====== Passage for review

By Victoria Davis
As winter turns to spring, maple trees begin to produce sap for maple syrup. Maple sugaring season typically runs for about six weeks from mid-February to mid-April depending upon the weather and location. For a weekend in late March each year, the doors of many sugarhouses are open to the public to share the process of making maple syrup and to savor maple treats. Children — and adults — learn how and where their pancake syrup is made.
One gallon of maple syrup starts out as a whopping 40 gallons of maple sap. There is a tremendous amount of water in maple sap that must be boiled out in order to make syrup. If you taste maple sap right from the tree, it does not have much flavor. But when you boil it down to make syrup, it is divine! In 2014, maple syrup producers in New Hampshire made over 100,000 gallons and Vermont made more than a million gallons of syrup — combined, this adds up to almost half of national U.S. production!
Discovery of Maple Syrup
Native Americans may have discovered maple sap by tasting “sapsicles,” the icicles that form at the end of broken sugar maple twigs. We do not know how Native Americans discovered maple syrup, but there are several legends. One legend tells of an Indian brave who was napping under a tree instead of fetching water. His wife found him there and placed a bucket next to her sleeping husband as a reminder to get the water. When he awoke, he was furious — gathering water was “woman’s work.” In anger, he slashed the tree with his tomahawk and went off to hunt. Later, his delighted wife found the bucket full of “water” and took it home to make dinner. When the angry brave returned home, he was treated to a sweet dinner with a gooey sauce for the “water” was actually maple sap.

============
====== Data provided

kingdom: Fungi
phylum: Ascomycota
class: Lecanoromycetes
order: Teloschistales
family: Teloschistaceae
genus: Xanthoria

============

Tasks to carry out ▸
**1)** According to the maple syrup article, how many gallons of maple sap does one gallon of maple syrup start out as?
**2)** Copy the maple syrup article, starting with "By Victoria Davis" and going on through "syrup is made.", and replace "sugarhouses" with "sugar shacks".

Answers by task ▸
**1)** 40 gallons

**2)**
By Victoria Davis
As winter turns to spring, maple trees begin to produce sap for maple syrup. Maple sugaring season typically runs for about six weeks from mid-February to mid-April depending upon the weather and location. For a weekend in late March each year, the doors of many sugar shacks are open to the public to share the process of making maple syrup and to savor maple treats. Children — and adults — learn how and where their pancake syrup is made.